◆ **Exercise text**:

*** Block opens ***

RFID: Collaboration as a basis

Applied Technology

That’s the reality. Business, but what about its technological applications?
It seems that in the case of the Spanish market, a trend with its own imprint is the investment in RFID applications for controlled temperature. The partners of Amipem Consultores, a consultancy firm specialising in this technology and with whose partners-directors we have already had the opportunity to publish a case study in the last issue of April 2007, have a lot to say on this subject.

“The Spanish agri-food industry is increasingly concerned about the quality of its products throughout the distribution chain”.

“For this reason, investments are being made to ensure that products that must be transported, stored or distributed at controlled temperatures do so properly until they reach the end consumer”.

“And to be able to have temperature records that prove this suitability, it is now possible to install devices in the fixed cold rooms and on trucks, and also in the logistics units themselves, which record the temperature and reliably transmit it to the corresponding systems.

*** Block closes ***

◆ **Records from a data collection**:
*** Block opens ***

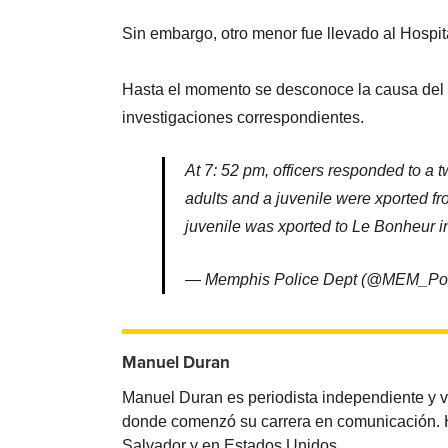
Sin embargo, otro menor fue llevado al Hospita
Hasta el momento se desconoce la causa del ac
investigaciones correspondientes.
At 7: 52 pm, officers responded to a 
adults and a juvenile were xported fr
juvenile was xported to Le Bonheur in 
— Memphis Police Dept (@MEM_Po
Manuel Duran
Manuel Duran es periodista independiente y 
donde comenzó su carrera en comunicación. Ha 
Salvador y en Estados Unidos.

*** Block closes ***

◆ **Complete the following**:
a – Repeat the passage of the RFID article that begins at the words "RFID: Collaboration as" and stops after the words "on this subject.".
b – According to the RFID article, what trend with its own imprint is seen in the Spanish market?
c – Continue the RFID article after its final sentence.

◆ **Your responses**:
a –
RFID: Collaboration as a basis

Applied Technology

That’s the reality. Business, but what about its technological applications?
It seems that in the case of the Spanish market, a trend with its own imprint is the investment in RFID applications for controlled temperature. The partners of Amipem Consultores, a consultancy firm specialising in this technology and with whose partners-directors we have already had the opportunity to publish a case study in the last issue of April 2007, have a lot to say on this subject.

b – Investment in RFID applications for controlled temperature.

c –
“In this way, at any time, and especially when a load is delivered, it is possible to determine the temperature development and the extent to which the temperature has remained within the set limits, and in the event of an incident, to provide valuable information for assessing the consequences.

“It is really a very interesting tool to improve the process and the relations between the different agents.

“The use of RFID technology for temperature control by manufacturers and logistics operators is spreading in very interesting projects with a very high ROU.”

“RFID technology in this field has some of the following characteristics:

• They are small-sized devices that, on the technological basis of RFID, have built-in sensors, such as temperature sensors.
• Temperature records can be recorded in a memory unit.
• There are tags whose service life depends on the duration of the integrated battery, and others in which the batteries can be easily replaced.
• At the moment, it has been possible to read within a radius of up to 100 metres.
• The tags can be parameterised in their operation, to adapt it to the needs of the different cases that arise.
• The existence of an internal clock also makes it possible to play with the time variable in order, for example, to establish operating sequences or to control exactly the real exposure time of the load or the environment of a chamber at certain temperatures.
• The option of integrating other types of sensors and, in particular, a GPS location device, can open up new fields of great utility in the world of temperature control, but also in other sectors of activity.

Applied Technology

Its applications are:

  • Possibility of generating a temperature registration document for its delivery together with the delivery note and the load or for the traceability of a specific merchandise. This is without prejudice to the fact that this information is incorporated into a company’s general management systems.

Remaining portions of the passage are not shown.